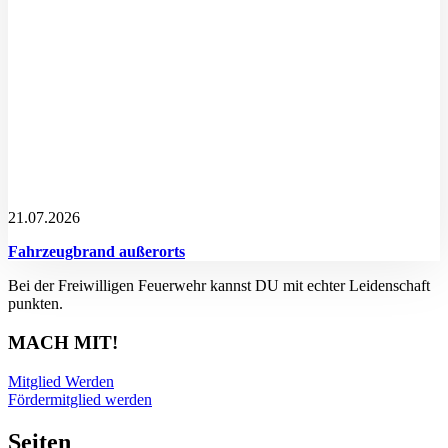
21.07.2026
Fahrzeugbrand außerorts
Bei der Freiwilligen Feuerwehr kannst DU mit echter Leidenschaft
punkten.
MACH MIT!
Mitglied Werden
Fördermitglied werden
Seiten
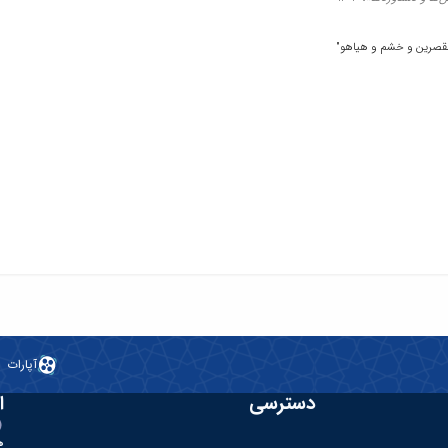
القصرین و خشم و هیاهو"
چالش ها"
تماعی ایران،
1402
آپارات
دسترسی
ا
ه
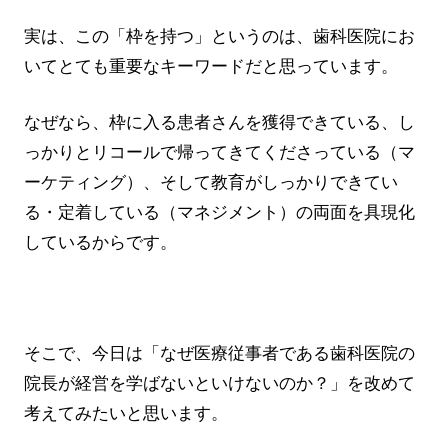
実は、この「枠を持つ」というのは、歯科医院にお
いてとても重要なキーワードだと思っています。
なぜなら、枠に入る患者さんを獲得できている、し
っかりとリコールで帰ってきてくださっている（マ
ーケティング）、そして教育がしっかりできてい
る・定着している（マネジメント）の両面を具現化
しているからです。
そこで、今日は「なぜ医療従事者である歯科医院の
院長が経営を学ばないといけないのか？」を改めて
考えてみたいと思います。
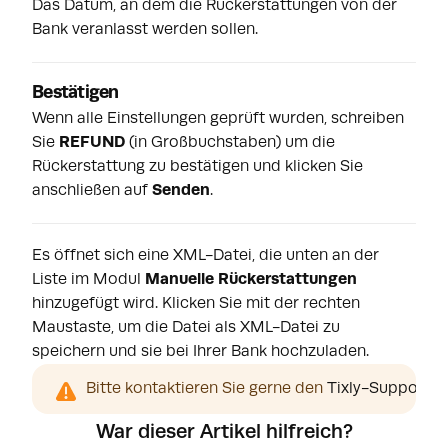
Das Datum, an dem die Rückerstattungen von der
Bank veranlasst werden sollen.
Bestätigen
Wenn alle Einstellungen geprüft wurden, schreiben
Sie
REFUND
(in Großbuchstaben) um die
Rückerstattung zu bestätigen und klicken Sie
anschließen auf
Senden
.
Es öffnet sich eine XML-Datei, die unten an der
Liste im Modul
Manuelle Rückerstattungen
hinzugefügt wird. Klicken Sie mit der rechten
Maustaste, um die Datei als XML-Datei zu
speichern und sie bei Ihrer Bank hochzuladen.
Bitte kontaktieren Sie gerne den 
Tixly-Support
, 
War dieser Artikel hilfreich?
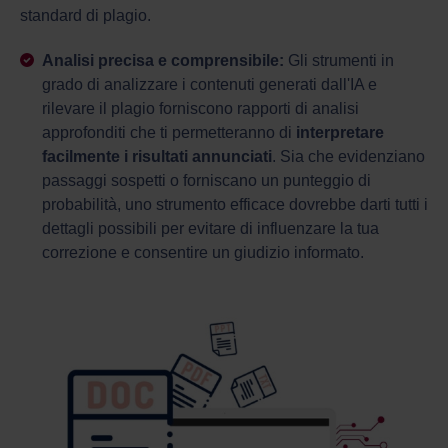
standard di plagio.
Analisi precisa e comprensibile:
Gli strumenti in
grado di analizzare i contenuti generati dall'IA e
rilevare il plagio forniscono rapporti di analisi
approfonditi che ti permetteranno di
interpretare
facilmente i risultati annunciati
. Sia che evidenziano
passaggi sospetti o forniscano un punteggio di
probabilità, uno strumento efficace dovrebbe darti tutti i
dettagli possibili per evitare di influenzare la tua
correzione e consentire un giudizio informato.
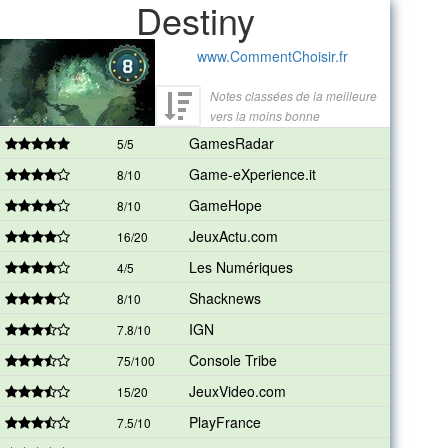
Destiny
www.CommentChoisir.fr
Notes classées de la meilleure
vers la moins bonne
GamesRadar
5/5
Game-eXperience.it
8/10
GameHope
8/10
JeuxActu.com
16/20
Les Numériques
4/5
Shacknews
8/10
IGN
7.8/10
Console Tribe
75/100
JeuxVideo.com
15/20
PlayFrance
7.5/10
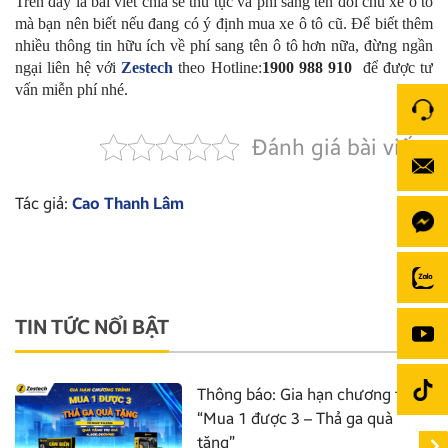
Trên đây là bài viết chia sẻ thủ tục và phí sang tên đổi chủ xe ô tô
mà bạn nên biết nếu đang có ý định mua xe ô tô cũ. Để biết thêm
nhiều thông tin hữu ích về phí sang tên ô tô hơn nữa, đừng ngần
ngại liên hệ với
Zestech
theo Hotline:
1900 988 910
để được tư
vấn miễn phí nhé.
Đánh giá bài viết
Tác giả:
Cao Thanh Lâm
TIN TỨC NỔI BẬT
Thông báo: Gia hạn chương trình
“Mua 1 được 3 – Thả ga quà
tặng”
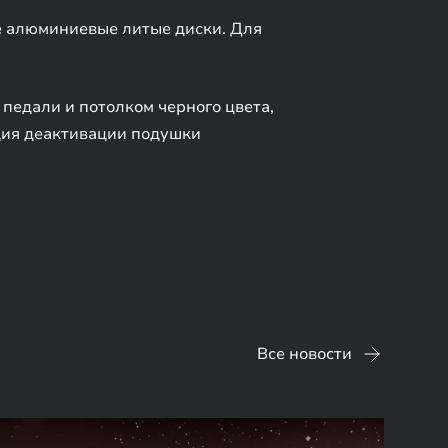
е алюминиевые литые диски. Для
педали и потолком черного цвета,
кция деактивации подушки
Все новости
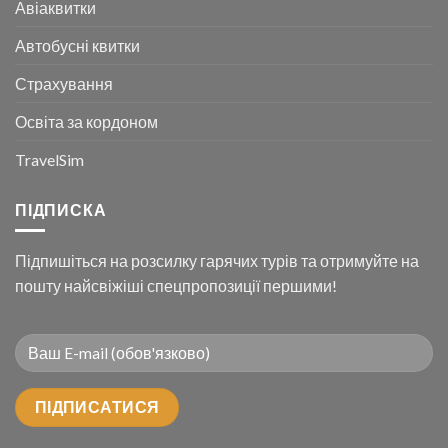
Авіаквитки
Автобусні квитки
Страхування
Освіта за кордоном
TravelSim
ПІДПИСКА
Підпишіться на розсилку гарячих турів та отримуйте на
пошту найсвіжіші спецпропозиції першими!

Description of the task:
Give every line of the data above again as it stands; the pictures stay out.

Problem solution:
21.07.2026
Fahrzeugbrand außerorts
Bei der Freiwilligen Feuerwehr kannst DU mit echter Leidenschaft
punkten.
MACH MIT!
Mitglied Werden
Fördermitglied werden
Seiten
القصرین و خشم و هیاهو"
چالش ها"
تماعی ایران،
1402
آپارات
دسترسی
ا
ه
実は、この「枠を持つ」というのは、歯科医院にお
いてとても重要なキーワードだと思っています。
なぜなら、枠に入る患者さんを獲得できている、し
っかりとリコールで帰ってきてくださっている（マ
ーケティング）、そして教育がしっかりできてい
る・定着している（マネジメント）の両面を具現化
しているからです。
そこで、今日は「なぜ医療従事者である歯科医院の
院長が経営を学ばないといけないのか？」を改めて
考えてみたいと思います。
Das Datum, an dem die Rückerstattungen von der
Bank veranlasst werden sollen.
Bestätigen
Wenn alle Einstellungen geprüft wurden, schreiben
Sie
REFUND
(in Großbuchstaben) um die
Rückerstattung zu bestätigen und klicken Sie
anschließen auf
Senden
.
Es öffnet sich eine XML-Datei, die unten an der
Liste im Modul
Manuelle Rückerstattungen
hinzugefügt wird. Klicken Sie mit der rechten
Maustaste, um die Datei als XML-Datei zu
speichern und sie bei Ihrer Bank hochzuladen.
Bitte kontaktieren Sie gerne den 
Tixly-Support
, 
War dieser Artikel hilfreich?
standard di plagio.
Analisi precisa e comprensibile:
Gli strumenti in
grado di analizzare i contenuti generati dall'IA e
rilevare il plagio forniscono rapporti di analisi
approfonditi che ti permetteranno di
interpretare
facilmente i risultati annunciati
. Sia che evidenziano
passaggi sospetti o forniscano un punteggio di
probabilità, uno strumento efficace dovrebbe darti tutti i
dettagli possibili per evitare di influenzare la tua
correzione e consentire un giudizio informato.
Destiny
www.CommentChoisir.fr
Notes classées de la meilleure
vers la moins bonne
GamesRadar
5/5
Game-eXperience.it
8/10
GameHope
8/10
JeuxActu.com
16/20
Les Numériques
4/5
Shacknews
8/10
IGN
7.8/10
Console Tribe
75/100
JeuxVideo.com
15/20
PlayFrance
7.5/10
Trên đây là bài viết chia sẻ thủ tục và phí sang tên đổi chủ xe ô tô
mà bạn nên biết nếu đang có ý định mua xe ô tô cũ. Để biết thêm
nhiều thông tin hữu ích về phí sang tên ô tô hơn nữa, đừng ngần
ngại liên hệ với
Zestech
theo Hotline:
1900 988 910
để được tư
vấn miễn phí nhé.
Đánh giá bài viết
Tác giả:
Cao Thanh Lâm
TIN TỨC NỔI BẬT
Thông báo: Gia hạn chương trình
“Mua 1 được 3 – Thả ga quà
tặng”
е алюминиевые литые диски. Для
педали и потолком черного цвета,
кция деактивации подушки
Все новости
Авіаквитки
Автобусні квитки
Страхування
Освіта за кордоном
TravelSim
ПІДПИСКА
Підпишіться на розсилку гарячих турів та отримуйте на
пошту найсвіжіші спецпропозиції першими!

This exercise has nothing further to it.